Un rassemblement pour protester contre un article

La une affiche la couleur avec le titre "LFI le parti de l'étranger, enquête sur la galaxie anti-France". À l'intérieur, on y trouve un article qui "questionne la cohérence entre les valeurs affichées par LFI et les pratiques de son écosystème". Plusieurs noms de collaborateurs - que l'on trouve en ligne sur le site de l'Assemblée nationale - y apparaissent.

La méthode déplaît dans le camp insoumis. Frontières place "des cibles sur nos collaborateurs et collaboratrices", regrette la patronne des députés LFI Mathilde Panot. Le PS, actuellement en froid avec les Insoumis, dénonce encore "la vindicte et la menace".

Soucieux de marquer le coup, un rassemblement s'organise dans les jardins de l'Assemblée nationale pour soutenir les assistants parlementaires de LFI à l'appel notamment de la CGT. Mais plusieurs journalistes de Frontières, dont la marque de fabrique sur les réseaux sociaux est de couvrir les évènements politiques, sont présents sur place et filment la scène.

"Le loup dans la bergerie"

De quoi faire monter très vite la température. Un député communiste tente d'écarter le téléphone de l'une des trois journalistes présents. D'autres essaient prendre leur place sur le perron où ils se trouvaient, face aux manifestants.

"Frontières, casse-toi, l'Assemblée n'est pas à toi", lancent alors des manifestants. Commentaire du député socialiste Arthur Delaporte: "ils étaient en train de filmer des gens, les collaborateurs. C’était le loup dans la bergerie, c’était choquant".

Plusieurs fonctionnaires du Palais-Bourbon interviennent alors pour exfilter les journalistes du média. Quelques dizaines de minutes plus tard, la présidente de l'Assemblée Yaël Braun-Pivet se fend d'un communiqué de presse dans lequel elle souligne dans un langage feutré ne pas tolérer les démarches "pouvant s'apparenter à une mise en scène et des provocations".

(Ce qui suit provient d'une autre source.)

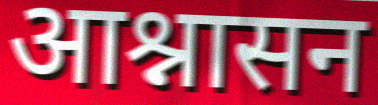
आश्नासनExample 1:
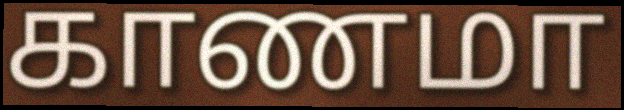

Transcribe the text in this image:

காணமா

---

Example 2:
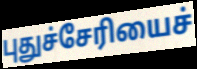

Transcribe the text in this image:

புதுச்சேரியைச்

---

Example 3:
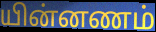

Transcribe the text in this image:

யின்னணம்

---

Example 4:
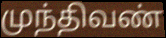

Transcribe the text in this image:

முந்திவண்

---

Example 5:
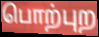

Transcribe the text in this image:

பொற்புறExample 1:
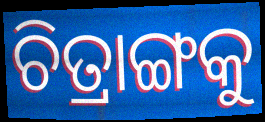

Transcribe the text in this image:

ଚିତ୍ରାଙ୍ଗକୁ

Avant d'évoquer l'éventualité "de mesures restrictives d'accès à l'Assemblée" en cas "de méconnaissance de ces règles", le tout rappelé par l'envoi d'un futur courrier à Frontières.

Bras de fer par photo

Plutôt discret tout au long de l'après-midi, le RN se décide finalement à hausser le ton. Cinq heures après les propos de Yaël Braun-Pivet, le parti à la flamme refuse de débattre du projet de loi simplification de la vie économique, en cours dans l'hémicycle.

"Les députés d'extrême gauche s'en prennent à la liberté de la presse, en menaçant physiquement des journalistes de Frontières. La nostalgie du totalitarisme et la 'culture racaille' n’ont rien à faire à l’Assemblée nationale. Tout mon soutien aux équipes de Frontières, a écrit sur X le président du RN.

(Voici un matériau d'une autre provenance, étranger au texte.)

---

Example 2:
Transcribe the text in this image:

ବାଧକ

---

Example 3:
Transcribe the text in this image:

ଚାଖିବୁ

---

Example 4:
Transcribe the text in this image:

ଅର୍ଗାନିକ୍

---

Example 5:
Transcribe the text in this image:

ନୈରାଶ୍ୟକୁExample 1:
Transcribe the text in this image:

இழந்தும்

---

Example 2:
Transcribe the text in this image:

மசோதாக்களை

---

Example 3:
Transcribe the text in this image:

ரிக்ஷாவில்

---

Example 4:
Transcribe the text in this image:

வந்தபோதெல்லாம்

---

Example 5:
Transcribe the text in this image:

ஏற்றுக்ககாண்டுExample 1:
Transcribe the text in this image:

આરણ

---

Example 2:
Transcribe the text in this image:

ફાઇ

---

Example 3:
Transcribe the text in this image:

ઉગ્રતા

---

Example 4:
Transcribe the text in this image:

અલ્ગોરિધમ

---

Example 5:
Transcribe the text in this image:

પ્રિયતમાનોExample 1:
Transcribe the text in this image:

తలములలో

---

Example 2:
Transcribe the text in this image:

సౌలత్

Plusieurs élus des troupes de Marine Le Pen s'amusent également à prendre une photo qui ressemble trait pour trait à une autre prise par des députés insoumis après les législatives anticipées de juin 2022.

Là où Sébastien Delogu et Carlos Martens Bilongo posent avec leurs nouveaux collègues Aly Diouara et Raphaël Arnault avec la mention "RN pas content", c'est cette fois-ci le tour de Julien Odoul, Laurent Jacobelli, Yoann Gillet et Bryan Masson de se mettre en scène, avec le numéro du mois d'avril de Frontières entre les mains

"Sur la photo de LFI, on a l'impression qu'ils sont à la maison, qu'ils vont faire leur loi, imposer leur pratique. Et malheureusement, c'est un peu ce qu'il se passe", juge le député RN Julien Odoul auprès de BFMTV.com.

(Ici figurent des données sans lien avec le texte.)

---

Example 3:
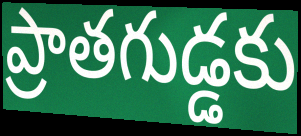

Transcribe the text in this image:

ప్రాతగుడ్డకు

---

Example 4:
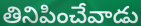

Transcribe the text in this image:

తినిపించేవాడు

Frontières peut-être bientôt interdit à l'Assemblée

Si les députés du parti de Jordan Bardella reprennent dès ce jeudi la parole dans l'hémicycle, ils sont plusieurs à répondre aux questions de Frontières ce jeudi matin. C'est par exemple le cas de Caroline Parmentier, elle-même ancienne journaliste à Présent, un journal aujourd'hui disparu, proche des mouvements catholiques traditionnalistes. Elle juge dans une vidéo publiée sur le compte X du média que les salariés y font "du vrai journalisme".

À gauche, on s'active. Les députés écologistes demandent au bureau de l'Assemblée nationale la suspension temporaire et immédiate de l'accès au Palais-Bourbon à Frontières. Le média a annoncé de son côté dans un communiqué de presse avoir déposé plainte sans en préciser le motif.

L'affaire pourrait encore rebondir si le bureau de l'Assemblée décide dans les prochains jours de suivre la demande des écologistes.